Your instructions
Edit the records below by changing "collectors" to "collected by" wherever it occurs, and leave every other part untouched.
= = = =
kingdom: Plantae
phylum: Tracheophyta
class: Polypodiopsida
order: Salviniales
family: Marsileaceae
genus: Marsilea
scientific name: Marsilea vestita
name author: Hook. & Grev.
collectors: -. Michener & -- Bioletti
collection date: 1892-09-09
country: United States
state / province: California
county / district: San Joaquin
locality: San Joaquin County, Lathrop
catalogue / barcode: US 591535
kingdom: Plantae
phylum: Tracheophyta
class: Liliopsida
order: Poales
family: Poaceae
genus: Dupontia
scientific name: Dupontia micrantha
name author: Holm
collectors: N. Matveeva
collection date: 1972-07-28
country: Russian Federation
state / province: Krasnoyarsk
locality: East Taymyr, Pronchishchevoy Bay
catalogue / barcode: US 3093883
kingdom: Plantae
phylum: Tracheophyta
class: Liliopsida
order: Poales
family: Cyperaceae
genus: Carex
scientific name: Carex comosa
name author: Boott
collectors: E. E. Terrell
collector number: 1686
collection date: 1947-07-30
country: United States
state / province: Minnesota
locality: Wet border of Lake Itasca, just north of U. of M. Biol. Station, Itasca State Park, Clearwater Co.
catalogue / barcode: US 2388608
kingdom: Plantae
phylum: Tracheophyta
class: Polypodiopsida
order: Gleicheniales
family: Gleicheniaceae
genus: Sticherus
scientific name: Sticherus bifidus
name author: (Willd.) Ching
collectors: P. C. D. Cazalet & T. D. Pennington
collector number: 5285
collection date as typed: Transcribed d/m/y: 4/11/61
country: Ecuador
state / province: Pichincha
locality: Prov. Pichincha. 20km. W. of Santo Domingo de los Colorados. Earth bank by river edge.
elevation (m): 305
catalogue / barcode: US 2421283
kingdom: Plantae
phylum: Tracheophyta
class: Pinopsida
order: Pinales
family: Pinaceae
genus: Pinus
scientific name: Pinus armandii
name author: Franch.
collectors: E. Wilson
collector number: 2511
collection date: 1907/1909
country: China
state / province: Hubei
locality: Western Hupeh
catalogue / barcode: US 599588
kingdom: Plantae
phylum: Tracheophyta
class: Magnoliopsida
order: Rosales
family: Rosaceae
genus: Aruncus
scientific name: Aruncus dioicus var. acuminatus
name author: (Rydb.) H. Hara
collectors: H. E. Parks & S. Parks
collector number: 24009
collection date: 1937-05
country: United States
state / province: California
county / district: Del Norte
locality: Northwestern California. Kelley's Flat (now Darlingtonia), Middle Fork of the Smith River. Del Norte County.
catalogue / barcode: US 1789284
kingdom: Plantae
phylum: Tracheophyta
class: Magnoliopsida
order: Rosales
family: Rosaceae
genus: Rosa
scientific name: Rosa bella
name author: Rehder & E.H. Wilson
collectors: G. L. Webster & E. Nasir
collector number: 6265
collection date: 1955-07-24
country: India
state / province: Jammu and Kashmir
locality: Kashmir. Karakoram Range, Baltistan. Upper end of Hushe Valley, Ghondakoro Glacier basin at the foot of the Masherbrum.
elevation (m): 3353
= = = =
Solution for this exercise
kingdom: Plantae
phylum: Tracheophyta
class: Polypodiopsida
order: Salviniales
family: Marsileaceae
genus: Marsilea
scientific name: Marsilea vestita
name author: Hook. & Grev.
collected by: -. Michener & -- Bioletti
collection date: 1892-09-09
country: United States
state / province: California
county / district: San Joaquin
locality: San Joaquin County, Lathrop
catalogue / barcode: US 591535
kingdom: Plantae
phylum: Tracheophyta
class: Liliopsida
order: Poales
family: Poaceae
genus: Dupontia
scientific name: Dupontia micrantha
name author: Holm
collected by: N. Matveeva
collection date: 1972-07-28
country: Russian Federation
state / province: Krasnoyarsk
locality: East Taymyr, Pronchishchevoy Bay
catalogue / barcode: US 3093883
kingdom: Plantae
phylum: Tracheophyta
class: Liliopsida
order: Poales
family: Cyperaceae
genus: Carex
scientific name: Carex comosa
name author: Boott
collected by: E. E. Terrell
collector number: 1686
collection date: 1947-07-30
country: United States
state / province: Minnesota
locality: Wet border of Lake Itasca, just north of U. of M. Biol. Station, Itasca State Park, Clearwater Co.
catalogue / barcode: US 2388608
kingdom: Plantae
phylum: Tracheophyta
class: Polypodiopsida
order: Gleicheniales
family: Gleicheniaceae
genus: Sticherus
scientific name: Sticherus bifidus
name author: (Willd.) Ching
collected by: P. C. D. Cazalet & T. D. Pennington
collector number: 5285
collection date as typed: Transcribed d/m/y: 4/11/61
country: Ecuador
state / province: Pichincha
locality: Prov. Pichincha. 20km. W. of Santo Domingo de los Colorados. Earth bank by river edge.
elevation (m): 305
catalogue / barcode: US 2421283
kingdom: Plantae
phylum: Tracheophyta
class: Pinopsida
order: Pinales
family: Pinaceae
genus: Pinus
scientific name: Pinus armandii
name author: Franch.
collected by: E. Wilson
collector number: 2511
collection date: 1907/1909
country: China
state / province: Hubei
locality: Western Hupeh
catalogue / barcode: US 599588
kingdom: Plantae
phylum: Tracheophyta
class: Magnoliopsida
order: Rosales
family: Rosaceae
genus: Aruncus
scientific name: Aruncus dioicus var. acuminatus
name author: (Rydb.) H. Hara
collected by: H. E. Parks & S. Parks
collector number: 24009
collection date: 1937-05
country: United States
state / province: California
county / district: Del Norte
locality: Northwestern California. Kelley's Flat (now Darlingtonia), Middle Fork of the Smith River. Del Norte County.
catalogue / barcode: US 1789284
kingdom: Plantae
phylum: Tracheophyta
class: Magnoliopsida
order: Rosales
family: Rosaceae
genus: Rosa
scientific name: Rosa bella
name author: Rehder & E.H. Wilson
collected by: G. L. Webster & E. Nasir
collector number: 6265
collection date: 1955-07-24
country: India
state / province: Jammu and Kashmir
locality: Kashmir. Karakoram Range, Baltistan. Upper end of Hushe Valley, Ghondakoro Glacier basin at the foot of the Masherbrum.
elevation (m): 3353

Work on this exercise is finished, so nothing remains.